Data listing
§ §
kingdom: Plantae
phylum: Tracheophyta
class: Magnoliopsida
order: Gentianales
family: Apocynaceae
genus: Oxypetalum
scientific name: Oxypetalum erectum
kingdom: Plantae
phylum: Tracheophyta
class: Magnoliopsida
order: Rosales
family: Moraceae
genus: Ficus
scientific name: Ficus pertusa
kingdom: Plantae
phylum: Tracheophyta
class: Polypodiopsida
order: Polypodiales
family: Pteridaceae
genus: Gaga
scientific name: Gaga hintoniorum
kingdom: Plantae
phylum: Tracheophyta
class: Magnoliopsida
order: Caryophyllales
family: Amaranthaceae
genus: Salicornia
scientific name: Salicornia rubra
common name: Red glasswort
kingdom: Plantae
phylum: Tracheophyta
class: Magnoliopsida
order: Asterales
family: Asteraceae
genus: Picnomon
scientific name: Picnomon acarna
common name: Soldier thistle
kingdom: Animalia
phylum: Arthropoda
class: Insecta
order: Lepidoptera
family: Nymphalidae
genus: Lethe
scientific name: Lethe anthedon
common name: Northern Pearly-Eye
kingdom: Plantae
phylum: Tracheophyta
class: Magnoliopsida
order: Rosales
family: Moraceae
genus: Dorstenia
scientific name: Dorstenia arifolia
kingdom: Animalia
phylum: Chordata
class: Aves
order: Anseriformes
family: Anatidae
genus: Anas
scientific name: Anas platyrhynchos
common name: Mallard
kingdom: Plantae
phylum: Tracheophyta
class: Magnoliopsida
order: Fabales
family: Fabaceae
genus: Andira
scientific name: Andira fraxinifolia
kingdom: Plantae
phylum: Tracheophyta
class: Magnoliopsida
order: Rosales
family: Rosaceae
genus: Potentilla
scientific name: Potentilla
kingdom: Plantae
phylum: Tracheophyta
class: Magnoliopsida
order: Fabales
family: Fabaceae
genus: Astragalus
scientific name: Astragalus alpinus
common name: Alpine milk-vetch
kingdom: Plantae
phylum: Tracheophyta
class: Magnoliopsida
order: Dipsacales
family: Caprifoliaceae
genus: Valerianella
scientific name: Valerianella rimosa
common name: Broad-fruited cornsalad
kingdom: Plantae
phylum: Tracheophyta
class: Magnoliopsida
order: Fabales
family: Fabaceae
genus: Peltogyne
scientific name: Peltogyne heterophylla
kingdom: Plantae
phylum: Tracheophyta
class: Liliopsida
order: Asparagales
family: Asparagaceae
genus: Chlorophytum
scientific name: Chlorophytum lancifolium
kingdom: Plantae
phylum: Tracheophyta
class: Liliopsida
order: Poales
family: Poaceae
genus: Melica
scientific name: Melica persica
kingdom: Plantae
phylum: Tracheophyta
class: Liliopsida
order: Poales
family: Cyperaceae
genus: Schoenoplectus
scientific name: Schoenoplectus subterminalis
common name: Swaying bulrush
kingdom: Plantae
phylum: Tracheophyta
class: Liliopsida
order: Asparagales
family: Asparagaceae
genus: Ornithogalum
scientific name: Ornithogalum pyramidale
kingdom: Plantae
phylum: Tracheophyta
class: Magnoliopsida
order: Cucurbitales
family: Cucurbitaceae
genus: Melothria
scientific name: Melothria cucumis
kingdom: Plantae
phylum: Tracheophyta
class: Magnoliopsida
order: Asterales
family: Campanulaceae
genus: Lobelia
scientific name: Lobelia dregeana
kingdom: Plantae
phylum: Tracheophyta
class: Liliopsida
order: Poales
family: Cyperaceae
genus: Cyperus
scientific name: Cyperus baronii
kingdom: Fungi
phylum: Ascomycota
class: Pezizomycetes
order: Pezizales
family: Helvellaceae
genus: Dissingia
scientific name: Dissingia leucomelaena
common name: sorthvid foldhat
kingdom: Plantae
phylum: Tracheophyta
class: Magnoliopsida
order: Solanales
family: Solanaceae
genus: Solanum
§ §
▸ **The exercise**
Copy out word for word the lines of the items from the one containing "genus: Cyperus" through the final line of the items, including both ends.

▸ **Written response**
genus: Cyperus
scientific name: Cyperus baronii
kingdom: Fungi
phylum: Ascomycota
class: Pezizomycetes
order: Pezizales
family: Helvellaceae
genus: Dissingia
scientific name: Dissingia leucomelaena
common name: sorthvid foldhat
kingdom: Plantae
phylum: Tracheophyta
class: Magnoliopsida
order: Solanales
family: Solanaceae
genus: Solanum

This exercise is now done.